According to Valant, partisanship is now “so wired into who we are” that Americans almost can’t resist “carrying that identity with us”; this is even true when considering questions such as plague mitigation, which ought to have no meaningful partisan weight. A wise reopening strategy, he argued, would account for the risks to children from isolating them at home as well as the dangers of allowing schools to develop into hotspots for disease.
“When an issue like this gets charged, it distorts the decision making in ways that are really dangerous,” he said. “People at the local level who are making those judgments still have political views, and they bring those attitudes and biases to the table when making decisions about what to do in their local communities.”
Democrats have generally been more wary of the dangers of the coronavirus and more likely than Republicans to favor strict mitigation measures like mask mandates. But there is also reason to think that the emergence of school reopenings as a campaign issue has magnified partisan differences. One poll found that in the six weeks between June 1 and July 15 — a period during which both the president and Education Secretary Betsy DeVos demanded that states abstain from online instruction in the fall — Democratic opposition to in-person reopenings rose from 46 percent to 70 percent.
One line of argument has cast an accusing finger at blue-state liberals, as well as teachers’ unions, for keeping at-risk kids locked out of school even when the dangers of sending them back are minimal. In particular, a ProPublica story pondered the question of whether educators and leaders of major urban districts had soured on the prospect of in-person reopenings as soon as Trump embraced them. While we won’t know for some time how schools acted as vectors for COVID, preliminary evidence suggests that cases have not ballooned in areas that have brought students back to classrooms.

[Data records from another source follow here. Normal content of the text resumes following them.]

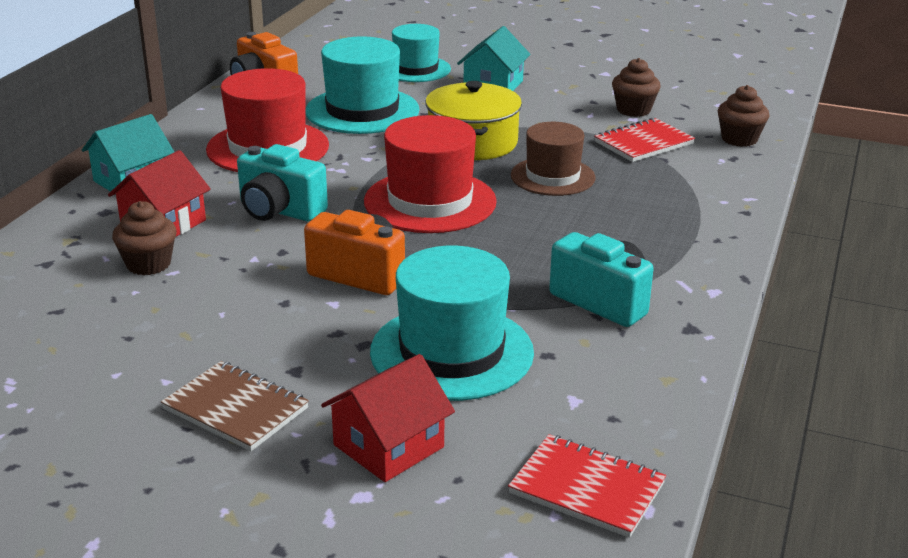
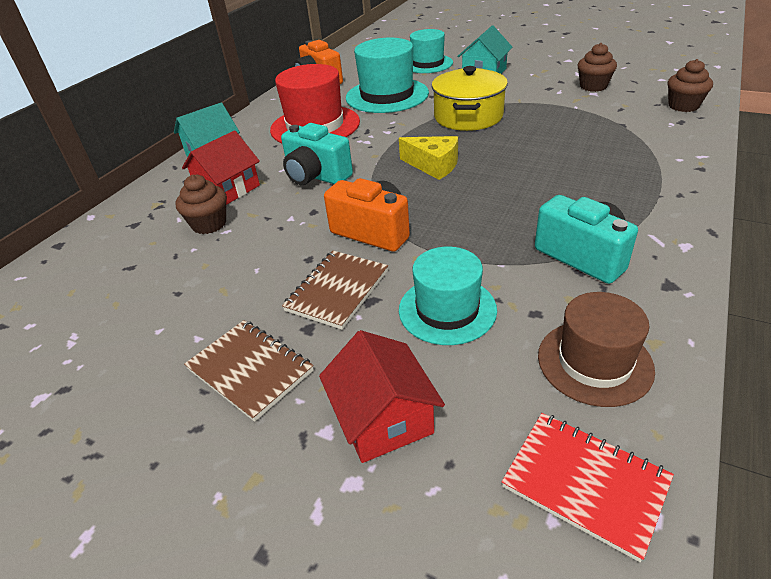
camera: 10 degrees right, 10 degrees up
(324, 334) = (337, 291): none -> brown notebook
(388, 446) = (383, 418): red house -> red house turned 75 degrees counterclockwise
(430, 201) = (433, 165): red hat -> yellow cheese
(451, 352) = (447, 310): turquoise hat -> turquoise hat, size x0.67
(552, 176) = (532, 142): brown hat -> brown hat (594, 362)
(643, 143) = (604, 112): red notebook -> none

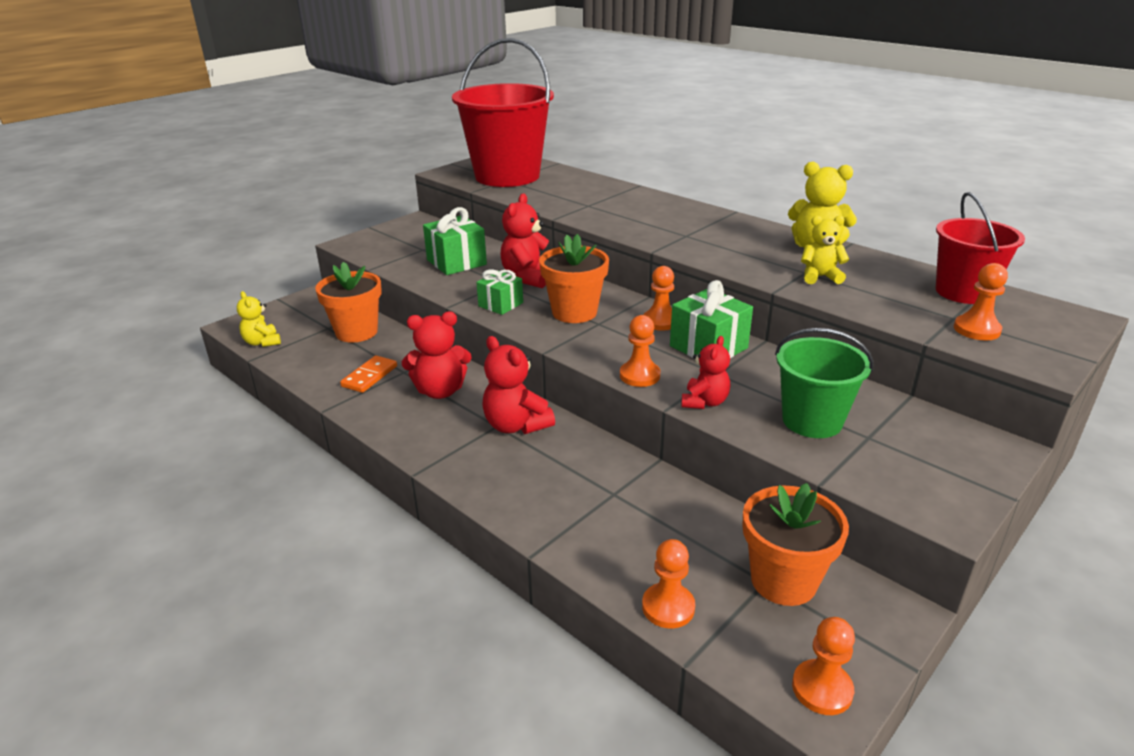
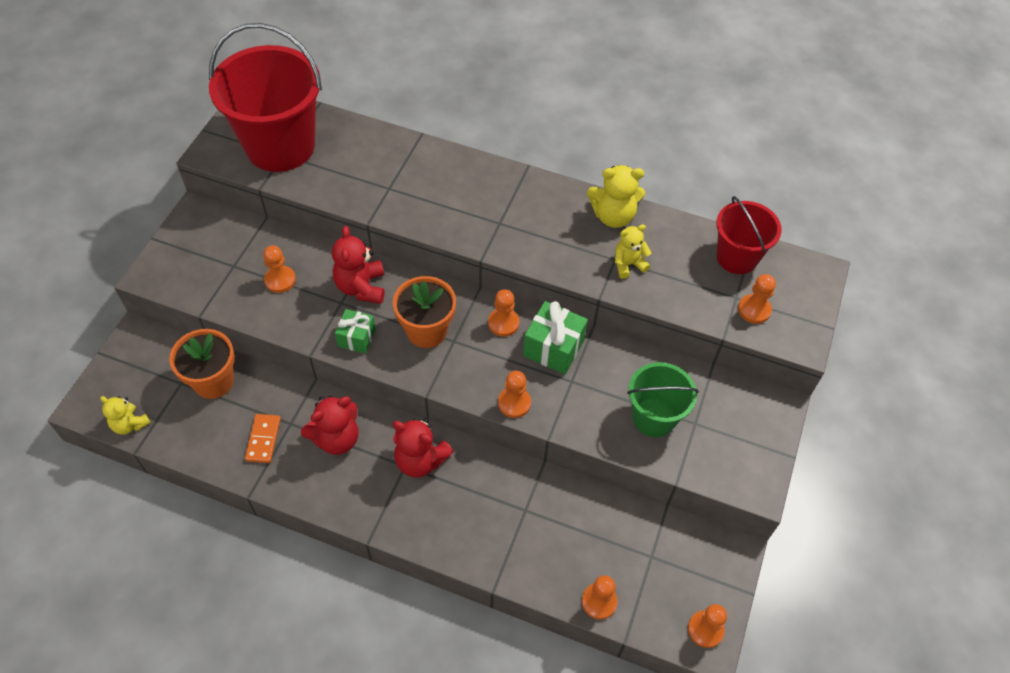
camera: 25 degrees left, 25 degrees up
(456, 262) = (280, 280): green gift -> orange pawn
(704, 402) = (573, 420): red teddy bear -> none
(783, 581) = (662, 552): orange flower pot -> none

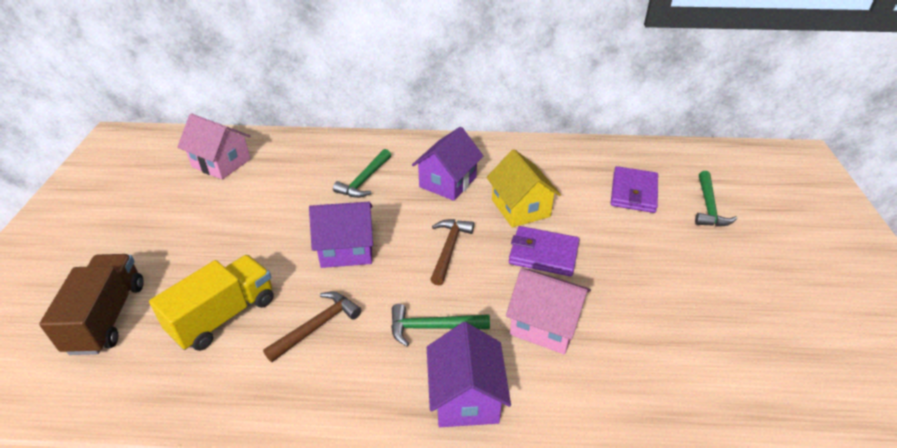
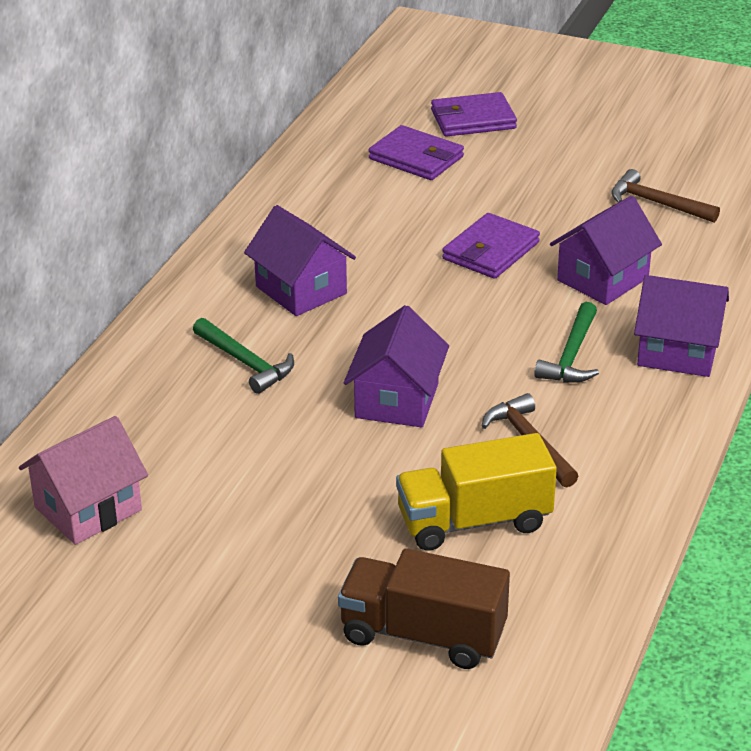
camera: 70 degrees left, 5 degrees down
(223, 316) = (474, 521): yellow truck -> yellow truck turned 75 degrees counterclockwise
(449, 249) = (443, 317): brown hammer -> brown hammer (657, 203)
(520, 208) = (395, 245): yellow house -> none
(545, 325) = (603, 279): pink house -> purple house
(708, 207) = (473, 119): green hammer -> purple wallet

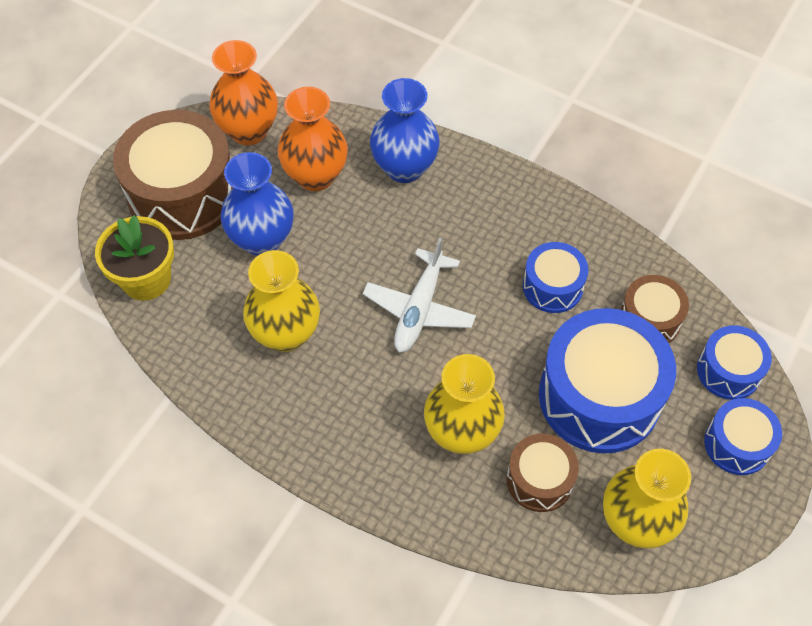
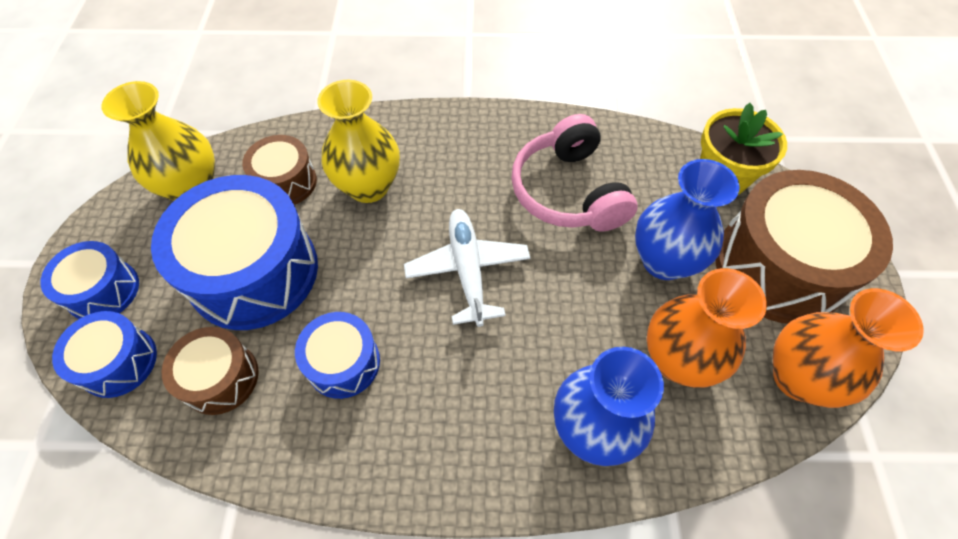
camera: 150 degrees right, 0 degrees up
(286, 334) = (568, 191): yellow vase -> pink headphones

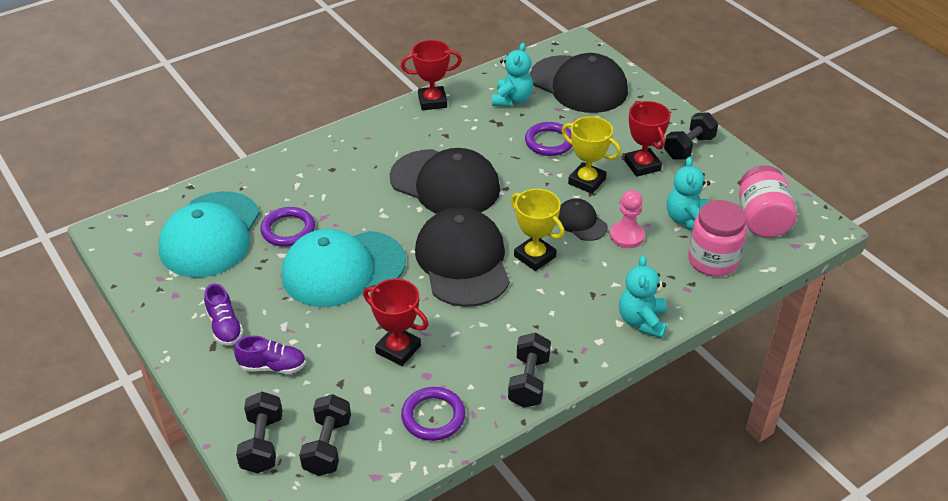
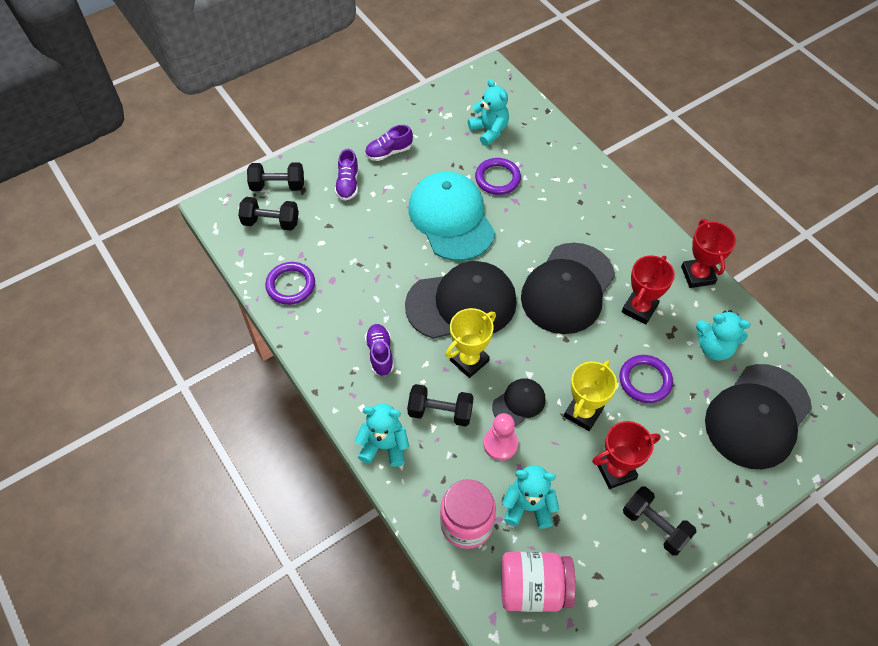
camera: 90 degrees right, 15 degrees up
(210, 235) = (489, 131): turquoise cap -> turquoise teddy bear
(398, 349) = (360, 260): red trophy -> red trophy (639, 309)
(529, 381) = (320, 351): black dumbbell -> black dumbbell (440, 412)
(530, 327) = (380, 354): none -> purple shoe

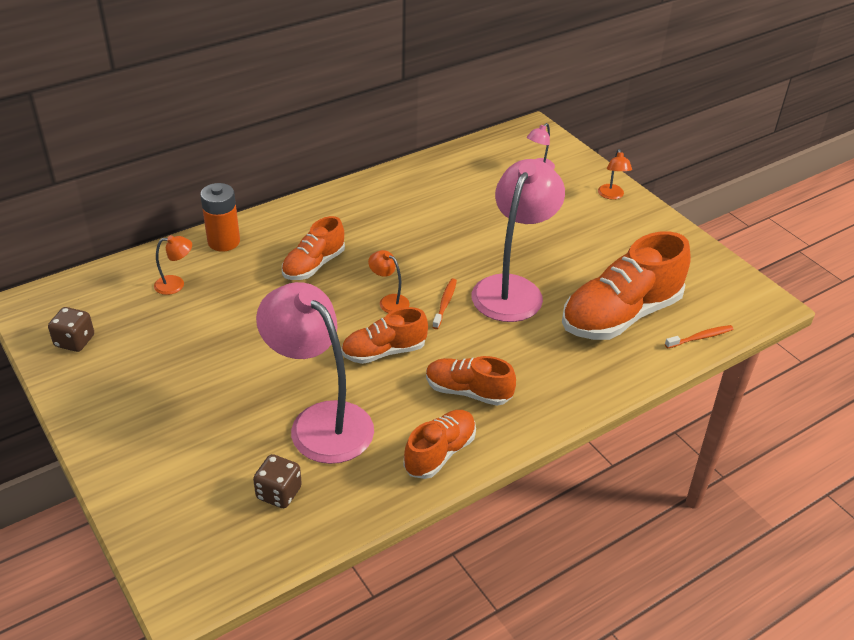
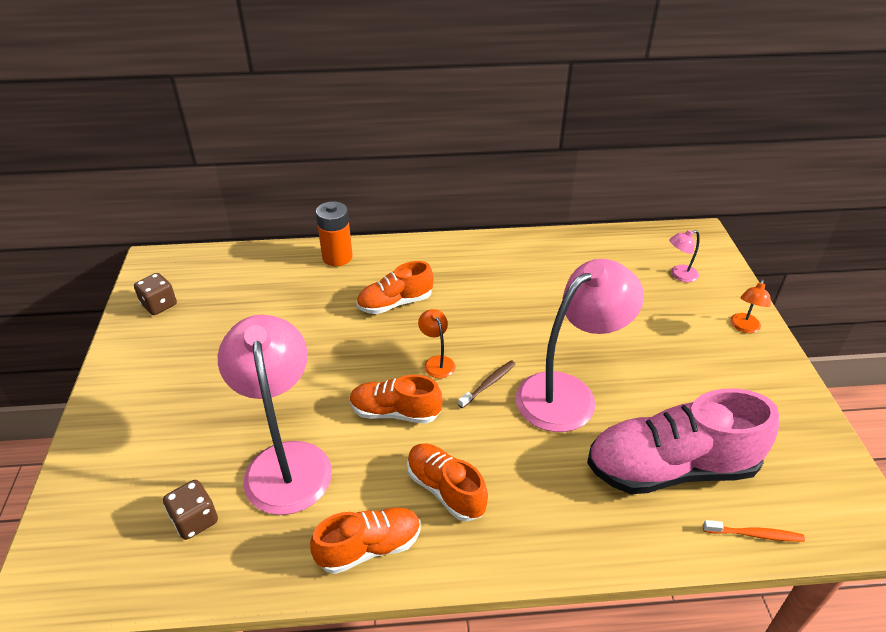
camera: 30 degrees right, 0 degrees up
(176, 284) = (271, 282): orange lamp -> none
(445, 303) = (488, 384): orange toothbrush -> brown toothbrush
(620, 315) = (671, 468): orange shoe -> pink shoe

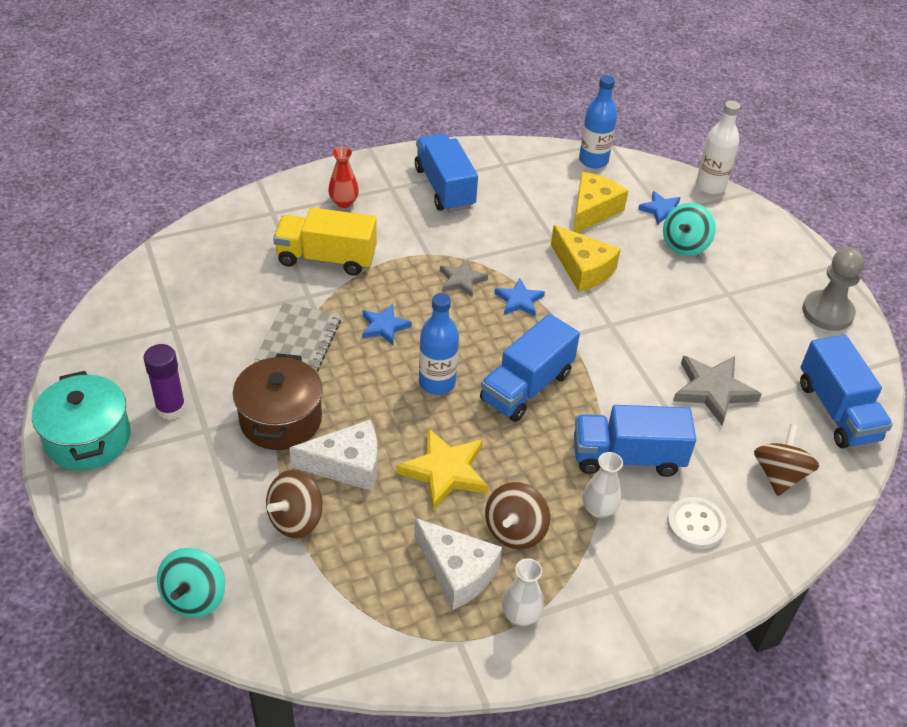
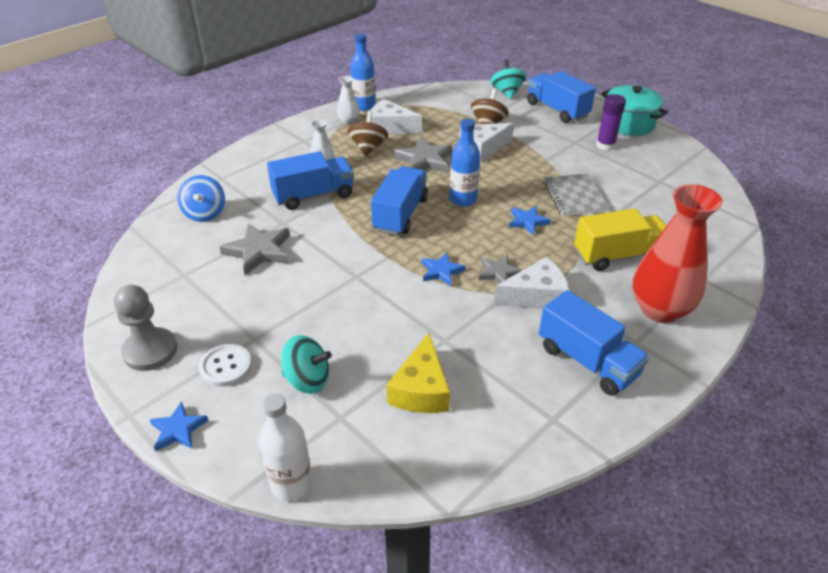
camera: 160 degrees right, 5 degrees down
(281, 419) = (540, 157): brown pot -> none
(344, 202) = (659, 309): red vase -> red vase, size x2.13
(443, 247) = (536, 296): none -> white cheese
(445, 471) = (424, 160): yellow star -> grey star
(583, 269) = (401, 317): yellow cheese -> none
(593, 160) = (454, 469): blue bottle -> blue bottle (364, 106)
(661, 210) = (344, 419): blue star -> blue star (178, 429)
(685, 245) = (307, 380): turquoise spinning top -> turquoise spinning top turned 90 degrees clockwise
(695, 524) = (261, 176): white button -> white button (226, 366)
(779, 475) = (205, 213): brown spinning top -> blue spinning top
(837, 411) = (154, 265): blue truck -> blue truck (557, 110)

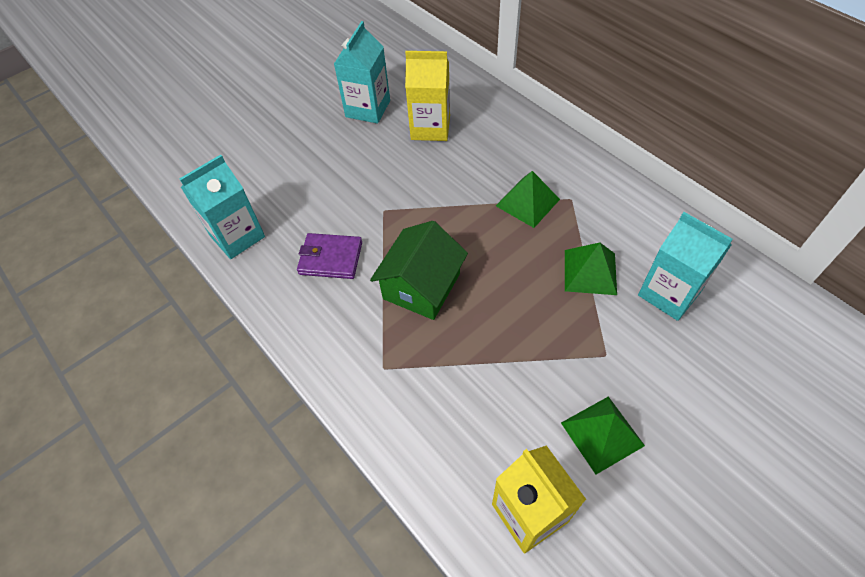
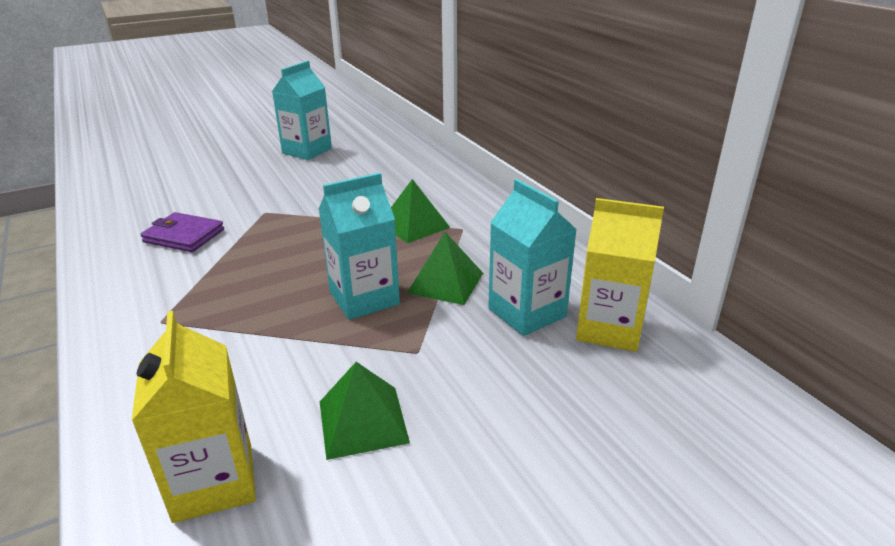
camera: 10 degrees right, 25 degrees down
(237, 236) = (112, 210): turquoise carton -> turquoise carton (364, 298)
(421, 286) = (255, 267): green house -> none
(430, 128) = (355, 168): yellow carton -> yellow carton (609, 329)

Reckhow, who has observed Michigan’s halting progress in the direction of brick-and-mortar schooling as both an academic and the mother of school-age children, said that the question of politicized reasoning was “tricky to tease out. Some of the media coverage has really presented it as a causal story, and without really good longitudinal polling data, it’s hard to tell.” Still, she added: “You had school districts talking about in-person reopening plans in June that changed course in July. That happened.”
Hartney said that he intended his research only to serve as a vantage onto the political economy of school reopenings, not a means of upbraiding part-time school board members for adopting a particular course of action. But he expressed disquiet at the possibility that science took a backseat to politics when the lives of children were at stake.
“We all know we’re living in a highly politicized, polarized time. But one would think that if there was one set of public authorities that would address a public health pandemic in a less political way, it would be our nonpartisan local governments that are tasked with watching out for kids. If that threshold isn’t being driven by public health indicators, then good luck finding a political institution that is.”